Andererseits, so medioker kann ein Umfeld gar nicht sein, dass sich nicht doch darin Bemerkenswertes begeben könnte. Nehmen wir den Rudolf-Köppl-Hof, Wien Donaustadt: 1314 Wohneinheiten, aufgeteilt auf 23 Blöcke, zwischen Saikogasse und Anton-Sattler-Gasse Mitte der 1960er routiniert auf den Kagraner Acker gestellt. Für sich genommen nichts Auffälliges.
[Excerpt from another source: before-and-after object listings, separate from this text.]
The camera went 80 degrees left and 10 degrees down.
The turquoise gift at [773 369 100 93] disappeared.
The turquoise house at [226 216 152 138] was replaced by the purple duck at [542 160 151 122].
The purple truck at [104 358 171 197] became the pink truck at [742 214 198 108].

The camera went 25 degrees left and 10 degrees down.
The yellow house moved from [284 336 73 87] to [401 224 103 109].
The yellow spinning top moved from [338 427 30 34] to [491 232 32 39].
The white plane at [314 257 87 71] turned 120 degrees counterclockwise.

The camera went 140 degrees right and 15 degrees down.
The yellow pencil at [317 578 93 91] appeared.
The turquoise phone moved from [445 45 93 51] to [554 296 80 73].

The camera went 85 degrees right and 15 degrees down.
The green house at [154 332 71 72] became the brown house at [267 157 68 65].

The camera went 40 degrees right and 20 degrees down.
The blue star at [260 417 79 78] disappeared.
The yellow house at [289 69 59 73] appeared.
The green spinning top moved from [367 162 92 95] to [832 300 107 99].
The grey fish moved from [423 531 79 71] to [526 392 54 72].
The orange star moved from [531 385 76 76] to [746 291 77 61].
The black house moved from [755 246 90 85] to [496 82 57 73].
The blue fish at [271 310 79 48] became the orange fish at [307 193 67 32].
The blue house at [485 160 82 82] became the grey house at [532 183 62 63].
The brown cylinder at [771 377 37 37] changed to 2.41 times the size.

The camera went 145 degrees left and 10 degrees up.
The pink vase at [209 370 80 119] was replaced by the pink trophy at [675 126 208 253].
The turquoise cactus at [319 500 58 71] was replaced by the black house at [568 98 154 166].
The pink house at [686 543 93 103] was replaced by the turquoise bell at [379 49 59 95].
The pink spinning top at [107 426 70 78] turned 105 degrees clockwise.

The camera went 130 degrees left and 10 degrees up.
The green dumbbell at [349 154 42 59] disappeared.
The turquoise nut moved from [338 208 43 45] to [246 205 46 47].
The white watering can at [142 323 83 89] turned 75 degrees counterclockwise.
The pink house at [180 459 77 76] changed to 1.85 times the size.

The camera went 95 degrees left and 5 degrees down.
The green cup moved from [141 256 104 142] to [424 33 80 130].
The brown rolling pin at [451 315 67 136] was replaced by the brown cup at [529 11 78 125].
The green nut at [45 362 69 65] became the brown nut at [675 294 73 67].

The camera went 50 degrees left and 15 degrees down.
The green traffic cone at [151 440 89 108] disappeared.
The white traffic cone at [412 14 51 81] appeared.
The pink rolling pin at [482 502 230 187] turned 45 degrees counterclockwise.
Mittendrin freilich öffnet sich der Blick in eine ganz andere Architekturwelt: die des Karl Schwanzer (1918–1975). Anfang der 1970er hat Schwanzer ein Pfarrzentrum samt angeschlossener Kirche für diesen Gemeindebau geplant, lässt die unterschiedlichen Funktionen, aufgeteilt auf vier verschränkte, kreisförmige Baueinheiten, innig umschlungen miteinander tanzen: ein – mittlerweile denkmalgeschütztes – Vorzeigewerk seiner Zeit.